Clustering is the task of dividing the population or data points into a number of groups consisting of similar data points. Simply, the aim is to segregate groups with similar traits and assign them into clusters. the goal of the k-means algorithm is to find groups in the data, with the number of groups represented by the variable k.
Below are the few use cases of k-means clustering;
Acedemic performance: Based on the scores, students are categorized into grades like A, B, or C.
Diagnostic systems: The medical profession uses k-means in creating smarter medical decision support systems, especially in the treatment of liver ailments.
Search engines: Clustering forms a backbone of search engines. When a search is performed, the search results need to be grouped, and the search engines very often use clustering to do this.
Delivery Store Optimization: Optimize the process of good delivery using truck drones by using a combination of k-means to find the optimal number of launch locations and a genetic algorithm to solve the truck route as a traveling salesman problem.

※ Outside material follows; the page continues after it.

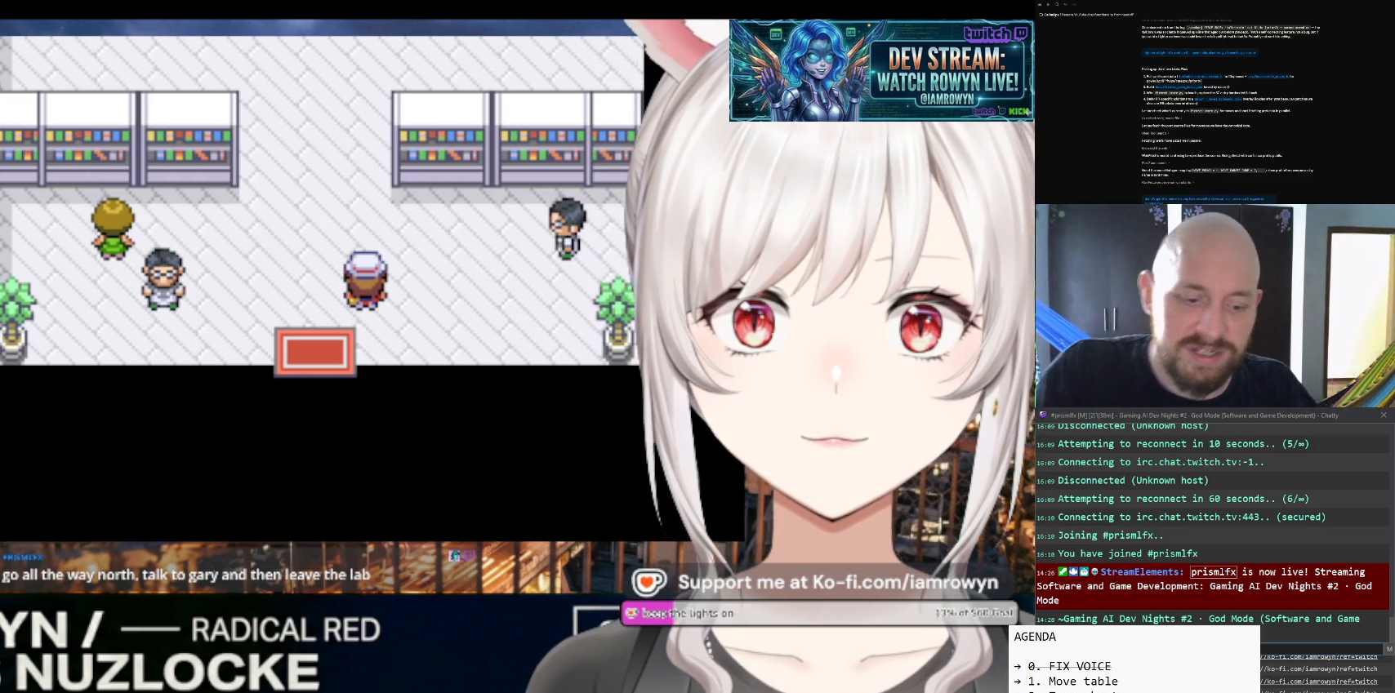
{"buttons": ["DPAD_UP"], "events": []}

Identifying Crime Localities: With data related to crimes available in specific localities in a city, the category of crime, the area of the crime, and the association between the two can give quality insight into crime-prone areas within a city or a locality.

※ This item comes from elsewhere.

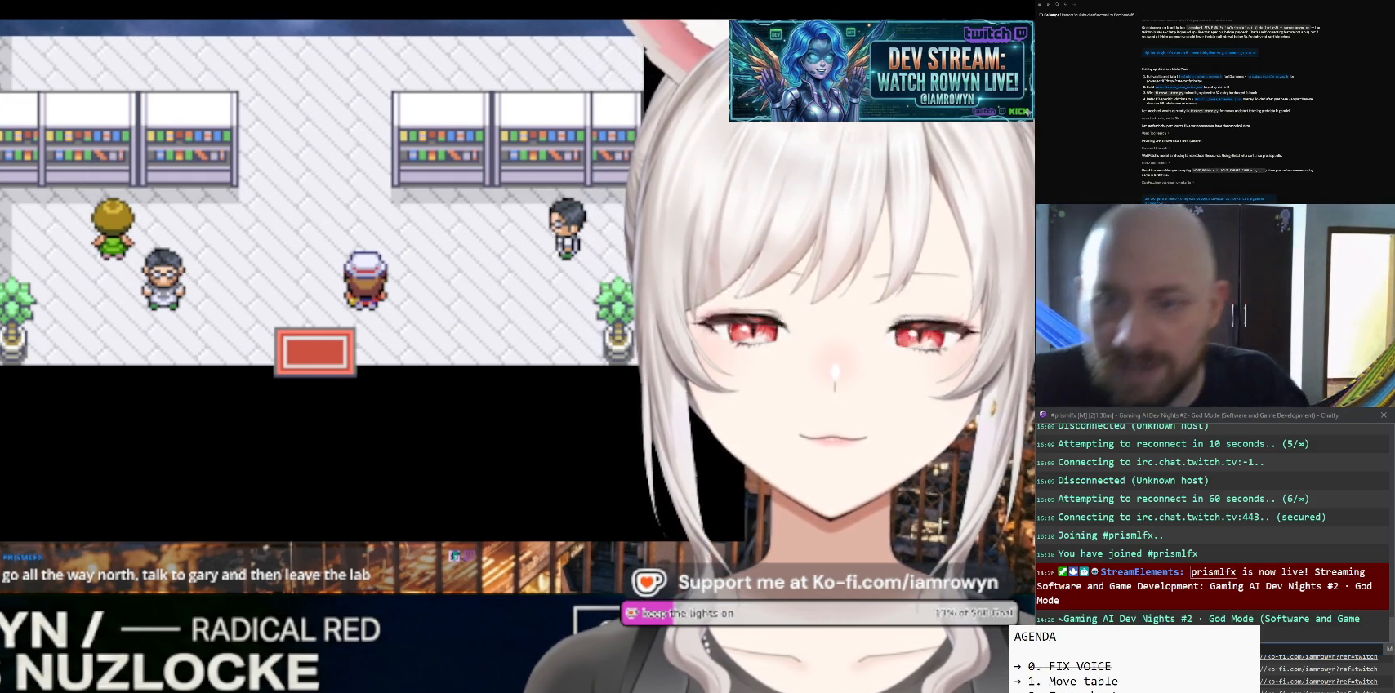
{"buttons": ["DPAD_UP"], "events": []}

Fantasy league stats analysis: Analyzing player stats has always been a critical element of the sporting world, and with increasing competition, machine learning has a critical role to play here. as an interesting exercise, if you would like to create a fantasy draft team and like to identify similar players based on player stats, k-means can be a useful option.
Cyber Profiling Criminals: Cyber profiling is the process of collecting data from individuals and groups to identify significant co-relations. the idea of cyber profiling is derived from criminal profiles, which provide information on the investigation division to classify the types of criminals who were at the crime scene.
Insurance fraud detection: Utilizing past historical data on fraudulent claims, it is possible to isolate new claims based on their proximity to clusters that state fraudulent patterns. Since insurance fraud can have a multi-million dollar impact on a company, the ability to detect frauds is crucial.
Call record detail analysis: A call detail record is a piece of information captured by telecom companies during the call, SMS, and internet activity of a customer. this information provides greater insights about the customer’s needs when used with customer demographics. We can cluster customer activities for 24 hours by using the unsupervised k-means clustering algorithm. It is used to understand segments of customers with respect to their usage by hours.
There are many more cases where k-means is used but I let's hope this helps.